Effect of assortment (positive relatedness) on the evolutionary dynamics of decelerating, accelerating, and sigmoidal benefit functions. The different curves on each plot correspond to different degrees of others-only relatedness (which are equal to the values of 〈ρ〉): r_o = 0, r_o = 0.01, and r_o = 0.5. Solid lines indicate attracting (convergence-stable) singular strategies, while dashed lines indicate singular strategies which are repelling (not convergence stable). Panels A, B, and C have use all the same benefit and cost functions as in figure 2.

fig 5

Joint evolution of the public goods production trait x and the group-size threshold s, above which the production is expressed.

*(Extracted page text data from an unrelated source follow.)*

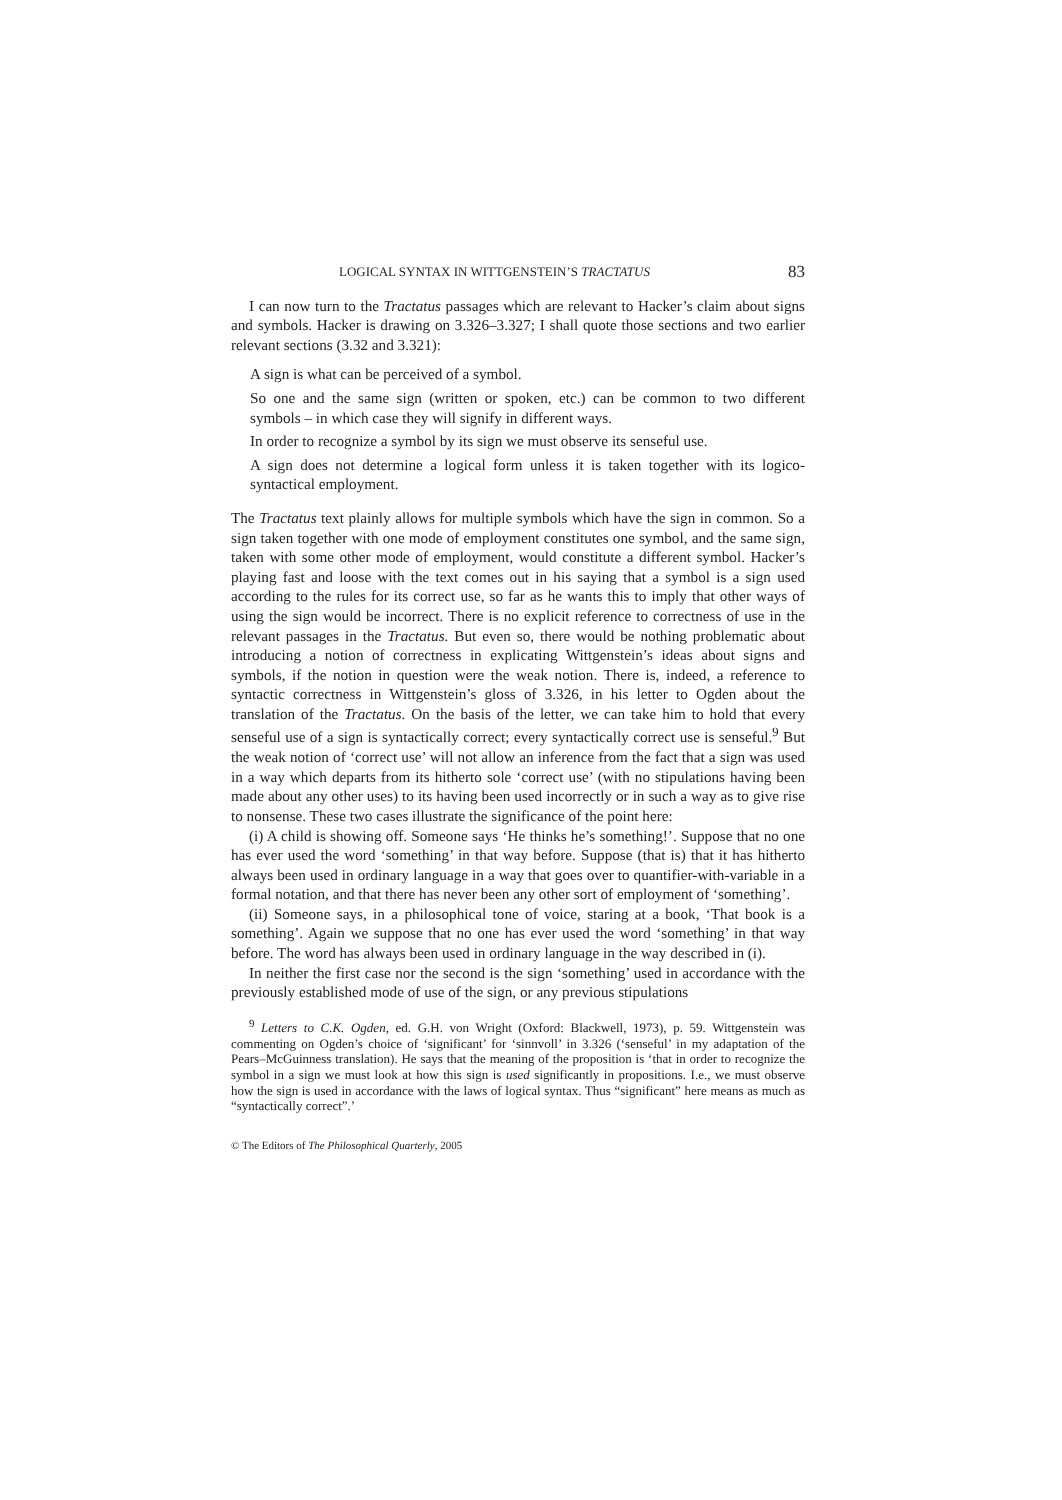LOGICAL SYNTAX IN WITTGENSTEIN’S TRACTATUS 83
I can now turn to the Tractatus passages which are relevant to Hacker’s claim about signs and symbols. Hacker is drawing on 3.326–3.327; I shall quote those sections and two earlier relevant sections (3.32 and 3.321):
A sign is what can be perceived of a symbol.
So one and the same sign (written or spoken, etc.) can be common to two different symbols – in which case they will signify in different ways.
In order to recognize a symbol by its sign we must observe its senseful use.
A sign does not determine a logical form unless it is taken together with its logico-syntactical employment.
The Tractatus text plainly allows for multiple symbols which have the sign in common. So a sign taken together with one mode of employment constitutes one symbol, and the same sign, taken with some other mode of employment, would constitute a different symbol. Hacker’s playing fast and loose with the text comes out in his saying that a symbol is a sign used according to the rules for its correct use, so far as he wants this to imply that other ways of using the sign would be incorrect. There is no explicit reference to correctness of use in the relevant passages in the Tractatus. But even so, there would be nothing problematic about introducing a notion of correctness in explicating Wittgenstein’s ideas about signs and symbols, if the notion in question were the weak notion. There is, indeed, a reference to syntactic correctness in Wittgenstein’s gloss of 3.326, in his letter to Ogden about the translation of the Tractatus. On the basis of the letter, we can take him to hold that every senseful use of a sign is syntactically correct; every syntactically correct use is senseful.<sup>9</sup> But the weak notion of ‘correct use’ will not allow an inference from the fact that a sign was used in a way which departs from its hitherto sole ‘correct use’ (with no stipulations having been made about any other uses) to its having been used incorrectly or in such a way as to give rise to nonsense. These two cases illustrate the significance of the point here:
(i) A child is showing off. Someone says ‘He thinks he’s something!’. Suppose that no one has ever used the word ‘something’ in that way before. Suppose (that is) that it has hitherto always been used in ordinary language in a way that goes over to quantifier-with-variable in a formal notation, and that there has never been any other sort of employment of ‘something’.
(ii) Someone says, in a philosophical tone of voice, staring at a book, ‘That book is a something’. Again we suppose that no one has ever used the word ‘something’ in that way before. The word has always been used in ordinary language in the way described in (i).
In neither the first case nor the second is the sign ‘something’ used in accordance with the previously established mode of use of the sign, or any previous stipulations
<sup>9</sup> Letters to C.K. Ogden, ed. G.H. von Wright (Oxford: Blackwell, 1973), p. 59. Wittgenstein was commenting on Ogden’s choice of ‘significant’ for ‘sinnvoll’ in 3.326 (‘senseful’ in my adaptation of the Pears–McGuinness translation). He says that the meaning of the proposition is ‘that in order to recognize the symbol in a sign we must look at how this sign is used significantly in propositions. I.e., we must observe how the sign is used in accordance with the laws of logical syntax. Thus “significant” here means as much as “syntactically correct”.’
© The Editors of The Philosophical Quarterly, 2005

Benefits and costs are as in figure 2C. At each generation, a group is formed of size 5 or size 45 with equal probability. For very low quorum sensing thresholds, production is not affected by changes in group size and evolution inevitably brings the production down to zero. However, for an intermediate range of the quorum sensing threshold s, public goods production can be stably maintained. This is true even if the threshold and production is allowed to co-evolve, provided that initial state is a population with an intermediate quorum sensing threshold and a sufficiently high production. For other initial conditions, co-evolution will bring the production down to zero and increase the threshold to arbitrarily large values.